柳墨一面努力把舌頭往裏面伸,一面道:“看不見便看不見,你的馬聰明,它自己會走。”

那馬仰天打了個響鼻,一蹄子踩在一塊石頭上,一滑,整個馬身歪了一歪。馬上的兩人正吻得暈頭轉向,冷不防被這麽一歪,哎呀聲中,一起滾落馬下。

那馬站住了,回過頭來,沖著兩人又打了個響鼻。聰明的馬會走路,可誰告訴你聰明的馬負了兩個人還能長途奔馳不覺疲累的?

柳墨坐起身來,輕輕打了那馬一下,笑罵:“死馬!”

楚錚仍躺在地上,轉頭四顧,道:“這裏風景也不錯,不如就留在此處?”

柳墨立即搖頭:“還是去鬧市,有酒樓,有畫舫,有山有水,有風花有雪月的地方。”他掰著手指頭道:“我要同你飲酒賞花,游湖看月,還要同你吟詩作畫……哎呀這個你不成!只好我吟詩給你聽,作畫給你看,你可以舞劍給我看……”

楚錚只笑著看他。

柳墨俯身下來,輕吻他的臉:“留在此處也成,不能飲酒賞花,游湖看月,看看青山綠水,也好得很!”只要是同你一起,哪怕窮山惡水,也勝似仙境。

老天說有志者事竟成,又說大難不死必有後福,當真不假!

茶肆裏少了什麽也不會少了水缸。那夜他躲在水缸裏,竟然就此逃得一命,還生生自楚侯爺手裏把楚錚拐跑了。

太陽終於落下了,伴著不時的馬嘶聲,夜色中響起了讓人臉紅的聲音,不知是誰,在輾轉呻吟,又不知是誰,在夜風中喃喃訴說著無數愛語。
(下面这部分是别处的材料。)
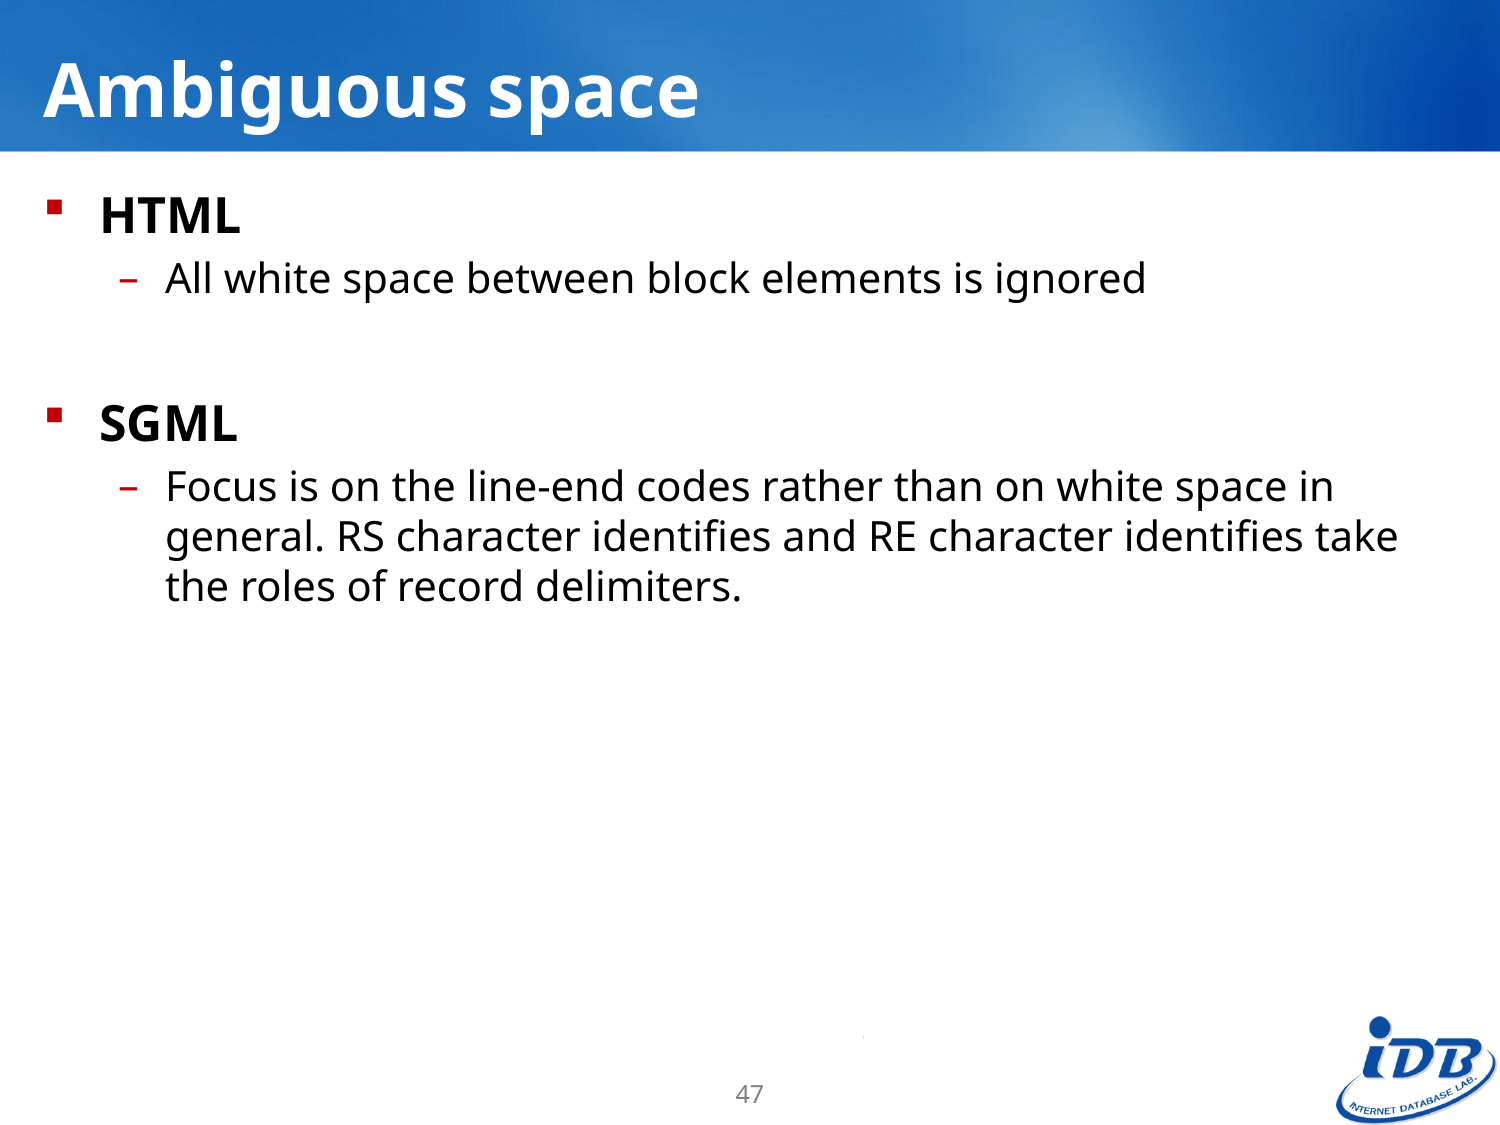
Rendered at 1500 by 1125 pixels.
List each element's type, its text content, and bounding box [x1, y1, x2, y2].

slide_number 47 [688, 1078, 812, 1114]
list HTML All white space between block elements is ignored SGML Focus is on the line-end codes rather than on white space in general. RS character identifies and RE character identifies take the roles of record delimiters. [28, 175, 1472, 1067]
title Ambiguous space [28, 23, 1472, 153]
picture [0, 0, 1500, 1125]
永慶二十一年,楚錚初入京師,年十七。鬧市裏金鞭縱馬,疾馳如風,揚起漫天塵沙。

夕陽正好,落日樓頭,端坐了風流聞天下的柳墨柳公子。

偶然間四目相對。

楚錚駐馬。

柳墨凝眸。

一眼,定了一世情緣。

全文完!

番外

春天這個季節適合做很多事,最適合的事,是發春。

那帶著花香的甜美氣息,簡直就是世上最好的春藥。而那溫暖的春風溫柔地拂過,多麽像情人多情的小手,簡直比世上最好的春藥還厲害,不發春的,還是男人麽?

這是柳墨說的。

當然柳墨這個人是哪怕三九嚴冬也能時時發春的,只要他對著楚錚,現在到了春天,發春不免尤其厲害,發得纏綿悱惻,一發不可收拾。夜裏是不消說了,往往每日裏日上三竿了還要纏著楚錚不許他起身,要做那不要臉的勾當。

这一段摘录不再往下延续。